The contentious issue was not even mentioned in a statement at the end of the G8 meeting despite it dominating on the sidelines of the talks.
“The uncomfortable truth for Europe is that, however flawed it might have been, the US stress test exercise has so far proved effective in bolstering confidence and helping banks to raise capital,” said Marco Annunziata, chief economist at Italian banking giant Unicredit.
“Eurozone policymakers appeared somewhat divided against criticism that Europe has not yet undertaken a coordinated and transparent stress testing of its major financial institutions,” he added.
Annunziata said the tests, which last month showed that 10 big US banks need US$74.6 billion in extra capital, were “the most important recent effort to restore confidence in the financial system.”
Asked about the tests, G8 meeting host and Italian Finance Minister Giulio Tremonti said they should be coordinated at the European level and added: “In Europe we haven’t begun speaking about stress tests.”
“Each one of us is following its own schedule,” French Finance Minister Christine Lagarde said. “We’re not looking at the example of this or that country.”
“We’re not hiding anything under the carpet,” she added.
Canadian Minister of Finance James Flaherty took a more conciliatory tone after the meeting, saying he was “much less frustrated now” after he said Europe had agreed to report on the results of bank stress tests on a systematic basis.
“The difference of opinion now is whether one reports with respect to the results of specific institutions and name the institutions or whether one reports about one’s system,” Flaherty told reporters.
Speaking earlier this month, however, German Finance Minister Peer Steinbrueck voiced skepticism on the tests.

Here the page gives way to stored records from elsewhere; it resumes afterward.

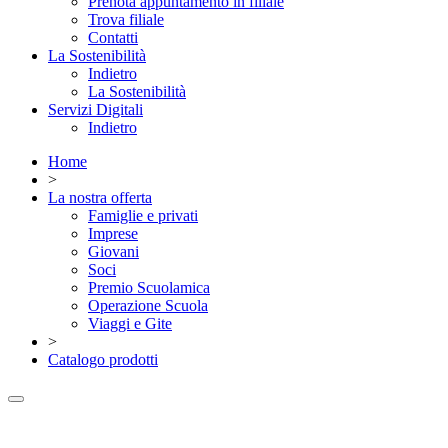
Prenota appuntamento in filiale
Trova filiale
Contatti
La Sostenibilità
Indietro
La Sostenibilità
Servizi Digitali
Indietro
Home
>
La nostra offerta
Famiglie e privati
Imprese
Giovani
Soci
Premio Scuolamica
Operazione Scuola
Viaggi e Gite
>
Catalogo prodotti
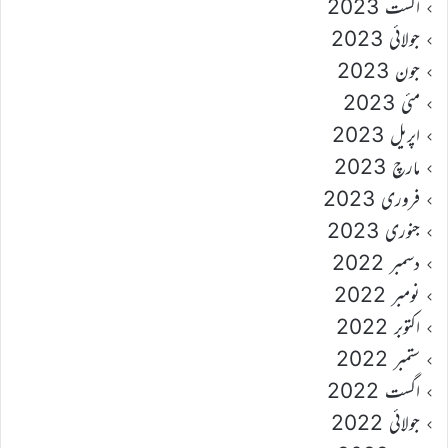
اگست 2023
جولائی 2023
جون 2023
مئی 2023
اپریل 2023
مارچ 2023
فروری 2023
جنوری 2023
دسمبر 2022
نومبر 2022
اکتوبر 2022
ستمبر 2022
اگست 2022
جولائی 2022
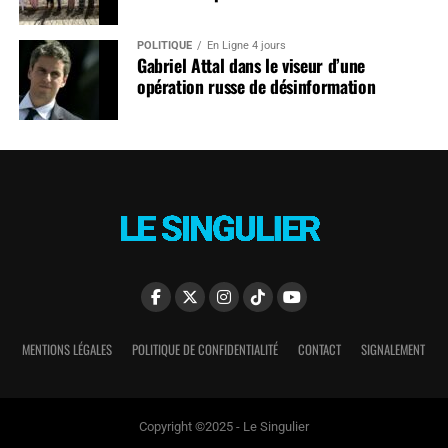
POLITIQUE
En Ligne 4 jours
Gabriel Attal dans le viseur d’une
opération russe de désinformation
MENTIONS LÉGALES
POLITIQUE DE CONFIDENTIALITÉ
CONTACT
SIGNALEMENT
Copyright ©2025 - Le Singulier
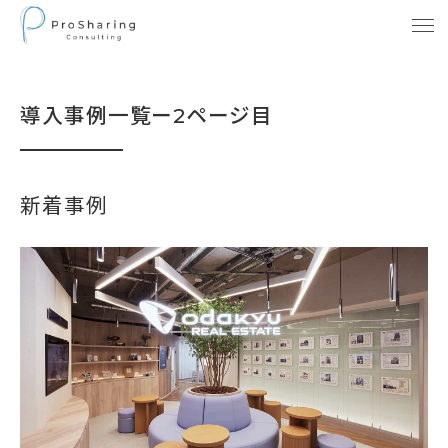
導入事例一覧ー2ページ目
新着事例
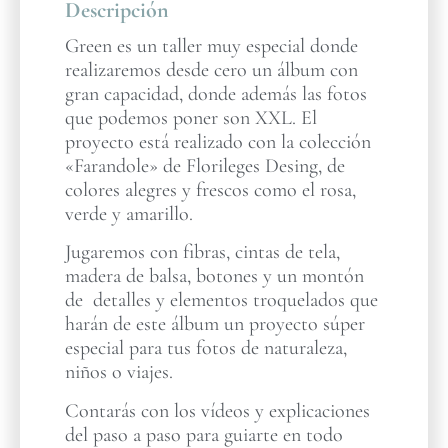
Descripción
Green es un taller muy especial donde
realizaremos desde cero un álbum con
gran capacidad, donde además las fotos
que podemos poner son XXL. El
proyecto está realizado con la colección
«Farandole» de Florileges Desing, de
colores alegres y frescos como el rosa,
verde y amarillo.
Jugaremos con fibras, cintas de tela,
madera de balsa, botones y un montón
de detalles y elementos troquelados que
harán de este álbum un proyecto súper
especial para tus fotos de naturaleza,
niños o viajes.
Contarás con los vídeos y explicaciones
del paso a paso para guiarte en todo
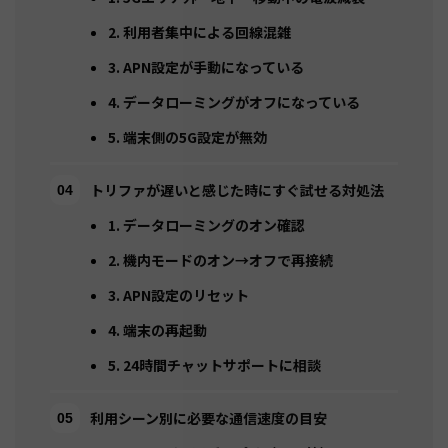
2. 利用者集中による回線混雑
3. APN設定が手動になっている
4. データローミングがオフになっている
5. 端末側の5G設定が無効
トリファが遅いと感じた時にすぐ試せる対処法
1. データローミングのオン確認
2. 機内モードのオン→オフで再接続
3. APN設定のリセット
4. 端末の再起動
5. 24時間チャットサポートに相談
利用シーン別に必要な通信速度の目安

“We are for a stress test of the whole system not with a view of the specific capital situation of banks,” Steinbrueck said, adding that publication of the results as Washington has done could prove “counterproductive” by jolting investors.
“There is a clear difference between the banks in Europe and in the United States,” he said.
EU finance ministers have agreed to subject their biggest banks to tests in the coming months to check for nasty surprises lurking on their balance sheets. The aim is not to identify which banks need more capital and how much, but rather to spot the risks that may threaten the broader financial sector.
The IMF has urged Europe to carry out these tests as part of a “resolute and coordinated clean up of the banking system” which it said was “essential” for restoring confidence in the financial sector.
“Europe can hardly afford a piecemeal approach which perpetuates uncertainty, leaves private investors sidelined, and allows government involvement in the sector to weigh on overall efficiency,” the IMF said.